Прикрыв рот рукой, Орта взяла одну из игрушек на полке. Глаза заблестели от слёз. Замутнённый взгляд цеплялся за тканевых зверей, пластиковые машинки, резиновых динозавров и собранные из хлама поделки. Цепляясь за выступы, на нитках и цепочках висели кулоны, гроздь срезанных с молний собачек, брелки, несколько оригами.
Пройдя до самого конца, Ван заглянул в оставленную на столе тетрадь. Небрежно расчерченные таблицы полнились столбцами цифр, с редкими пометками на полях. Взгляд обижал полки, помеченные белым маркером; (Маршрут. Сигналы. Расценки. Номера. Товар.). Нахмурившись, он достал вытянутый блокнот и, раскрыв на закладке, без труда нашёл своё имя.
Чуть ниже, пометка красной гелевой ручкой. Последнее предложение несколько раз перечёркнуто, но читаемо.
Грохот был совсем близко, но он его не слышал. Будто погруженный в воду, не в силах сосредоточить взгляд, пытаясь соотнести прочитанное, с произошедшим. – Захотел отпустить меня. До или после побега? Но чем он руководствовался? Моими ответами, или действиями. Возможно, тем как держался, или наоборот, по тому, что я не стал делать? Может, ему что-то сказали люди из города? Если передумал отпускать, тогда зачем пришёл к камере? Ключ в двери. При себе не было кандалов и машины для переливания. Поехала крыша? Нас, а не тех к кому привязался. Потому что были ближе или порядок не имел значение? – Тук-тук-тук, совсем близко.

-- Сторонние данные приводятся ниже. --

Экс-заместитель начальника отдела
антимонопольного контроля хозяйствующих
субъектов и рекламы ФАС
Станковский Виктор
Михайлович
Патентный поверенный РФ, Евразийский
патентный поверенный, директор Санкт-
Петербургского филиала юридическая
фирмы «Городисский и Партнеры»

Порывисто обернувшись, кролик встретился взглядами с Ортой. Она, тоже услышала, и тоже обернулась. Периферическое зрение заметило движение, и глаза медленно, рефлекторно сместились в сторону, к стеклянной бочке. Зависнув посреди мутно-зелёной жидкости, висело бледное лицо, соседствующее с его собственным отражением в стекле.
Земля ушла из-под ног, сердце пропустило удар, глаза расширились, а рот приоткрылся. Из жидкости на него смотрел человек. Отняв тонкую руку от стекла, чуть вильнув челом, житель аквариума завис на месте. Ростом с ребёнка, дистрофичный донельзя, он казался неживым, куклой из кунсткамеры… Если бы не большие, яркие глаза. Брюшная полость была пуста. Кожа обтягивала рёбра, позвоночник и таз. Большая часть трубок проходивших через полусферу, оканчивалась чуть ниже пуппа.
Взгляд метнулся к фотографии, затем тут же, вернулся к ребёнку. – Девочка? – Шагнув вперёд, каннибал протянул руку. Тёплое, и влажное от конденсата, стекло было толщиной с мизинец. Трясущаяся, искажённая улыбка растянулась на бледном лице. Сделав движение всем телом, она подплыла к стеклу и, приложив крохотные руку поверх его, улыбнулась в ответ.
– Рыбка!? – восторженно, вполголоса.
Весёлый взгляд изучал его лицо, заглядывал с разных углов и ракурсов. Крутанувшись, она несколько раз кивнула, а затем, указав головой на стол, подплыла к клавиатуре встроенной в противоположной от фильтров полусфере. Беззвучный перебор по клавишам, окончившийся отрывистым нажатием на кнопку ввода. Тут же ожив, подал голос стоявший на столе компьютер. В углу его экрана появился большой конверт, сообщающий о присланном письме.
Отступив на шаг, Ван упёрся в топчан. Уже найдя и достав пакеты со своими именами, Матин замер, услышав звук. До того медленно преближаясь, Орта остановилась перед стеклом, заворожённо глядя на обитателя аквариума.
– Это вить не твой ребёнок? – холодея, чувствуя, как шевелятся волосы на спине, но не в силах молчать.
Не отводя взгляда от рыбки, девушка покачала головой. Слёз больше не было. Взгляд стал твёрдым и жёстким. На лице проступили острые черты, а челюсти сжались от гнева. Выдох, и всё прошло. Руки расслабились, обвисли плечи, черты лица разгладились.
– Всё же, это ты убил его. Тебе с этим и разбираться. – совершенно безэмоционально, кивнув на цистерну.
Опешив, потеряв дар речи, Ван сделал было полшага, но затем переведя взгляд на ребёнка, замер. Слова были бессильны. Она была права. Он убил его. Если не своими руками, то своими словами и действиями. К врагу не было жалости. Но ребёнок не был ему врагом.